Organised cybercrime is now as sophisticated as any government-backed hacking group and businesses are losing the fight against both.
Cybercriminal groups are more organised than ever. Many of the most sophisticated groups operate as if they were a legitimate internet software company and they're rivalling the capabilities of even the most highly drilled state-sponsored hacking group.
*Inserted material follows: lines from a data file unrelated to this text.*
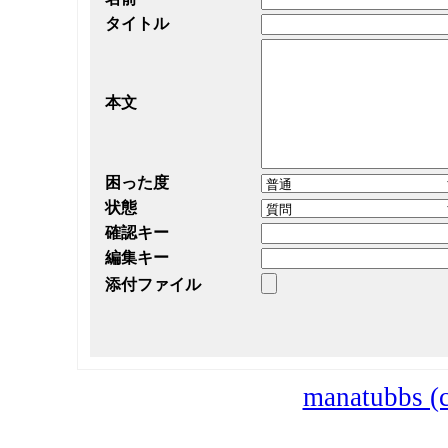
タイトル
本文
困った度
状態
確認キー
編集キー
添付ファイル
manatubbs (c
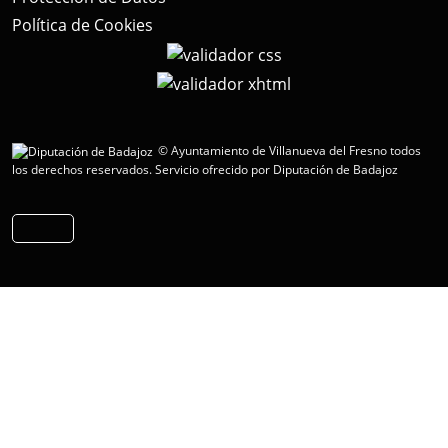
Política de Cookies
© Ayuntamiento de Villanueva del Fresno todos
los derechos reservados.
Servicio ofrecido por Diputación de Badajoz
The distinction between state-sponsored actors and hacking gangs no longer exists.
While nation-states continue to set a high bar for sophisticated cyberattacks, some financial threat actors have caught up to the point where we no longer see the line separating the two," warns the new 2017 M-Trends report by cybersecurity researchers at FireEye.
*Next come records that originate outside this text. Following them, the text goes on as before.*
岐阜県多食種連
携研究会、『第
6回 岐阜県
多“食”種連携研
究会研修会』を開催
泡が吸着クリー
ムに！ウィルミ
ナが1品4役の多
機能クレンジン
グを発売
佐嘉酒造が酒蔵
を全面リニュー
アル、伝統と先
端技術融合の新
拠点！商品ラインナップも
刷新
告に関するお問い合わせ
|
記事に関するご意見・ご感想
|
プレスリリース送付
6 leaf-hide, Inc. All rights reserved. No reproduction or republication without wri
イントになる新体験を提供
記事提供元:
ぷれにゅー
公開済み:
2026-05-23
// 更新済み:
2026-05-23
"Financial attackers have improved their tactics, techniques, and procedures (TTPs) to the point where they have become difficult to detect and, challenging to investigate and remediate."
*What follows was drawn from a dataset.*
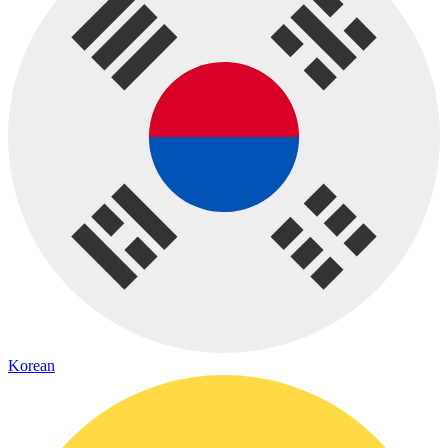
Korean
These financial attackers are so focused on their objectives and so skilled and resourced that they're able to build custom backdoors with a unique configuration for each compromised system.This further increases the resilience of cyberattacks and malware, and makes it harder for even the most advanced forensic techniques to track what has happened when malicious activity is discovered.
The advanced nature of these cybercriminal tactics means that organisations are struggling to keep up with the latest hacking threats, with researchers stating how defensive capabilities have been "slow to evolve and respond".
Many organisations are still lacking fundamental security controls and capabilities to either prevent breaches or to minimize the damages and consequences of an inevitable compromise
One of the methods cybercriminal actors are using to infiltrate targets is phishing emails which have become almost indistinguishable from a real message as attackers customise their emails to a specific client, location, or employee.
Attackers are even willing to take a hands-on approach with specific victims in order to gain entry to a target network. The report notes instances where hackers have phoned targets in order to help them enable macros in a phishing document, so as to allow malicious payloads to be deployed.